Artikel 228 van het Verdrag geeft de Commissie de bevoegdheid om stappen te ondernemen tegen een lidstaat die een arrest van het Hof van Justitie van de Europese Gemeenschappen niet nakomt. Op grond van dit artikel kan de Commissie het Hof verzoeken de betrokken lidstaat een financiële sanctie op te leggen.

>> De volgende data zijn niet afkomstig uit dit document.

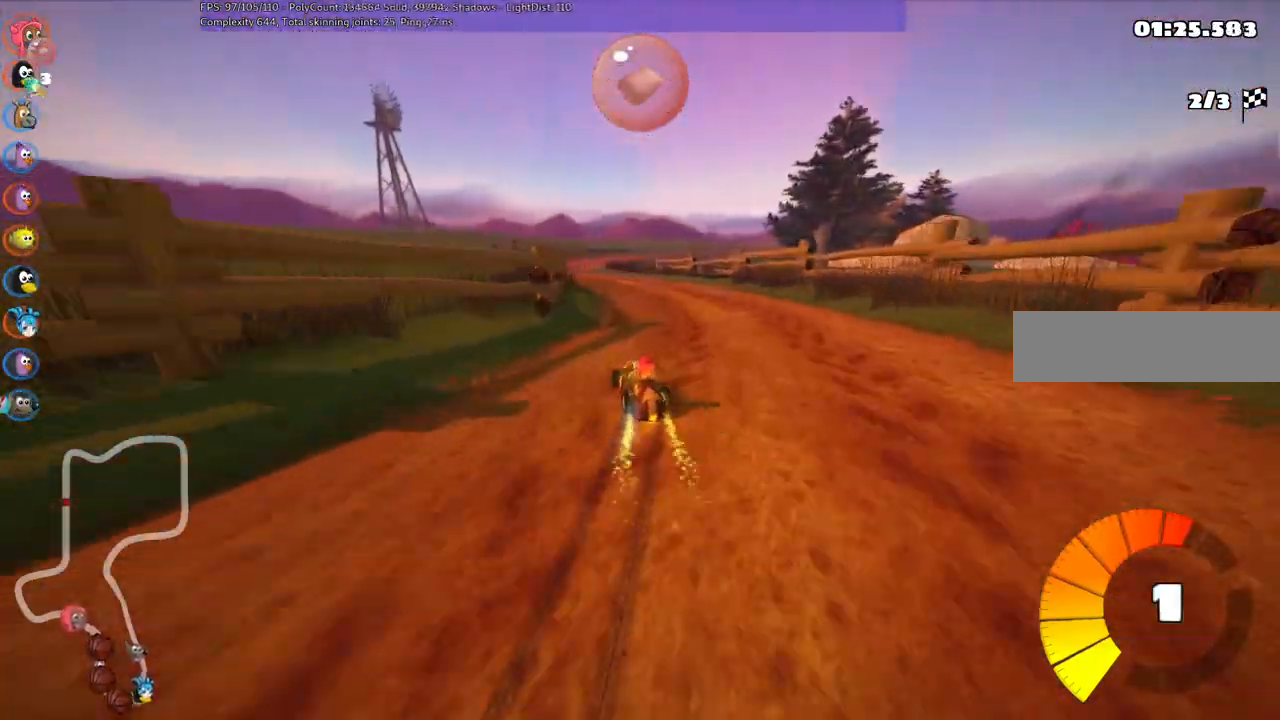
{"keys": ["m", "right", "up"], "events": [[100, "left", "down"], [133, "left", "up"]]}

Nadere gegevens over inbreuken in het algemeen zijn te vinden op:

http://europa.eu.int/comm/secretariat_general/sgb/droit_com/index_en.h tm#infractions

(1)
Richtlijn 76/464/EEG van de Raad betreffende de verontreiniging veroorzaakt door bepaalde gevaarlijke stoffen die in het aquatisch milieu van de Gemeenschap worden geloosd.

(2)
Richtlijn 91/676/EEG van de Raad inzake de bescherming van water tegen verontreiniging door nitraten uit agrarische bronnen.

(3)
Richtlijn 91/271/EEG van de Raad inzake de behandeling van stedelijk afvalwater .

(4)
Richtlijn 80/778/EEG van de Raad betreffende de kwaliteit van voor menselijke consumptie bestemd water.

(5)
Richtlijn 76/160/EEG van de Raad van 8 december 1975 betreffende de kwaliteit van het zwemwater.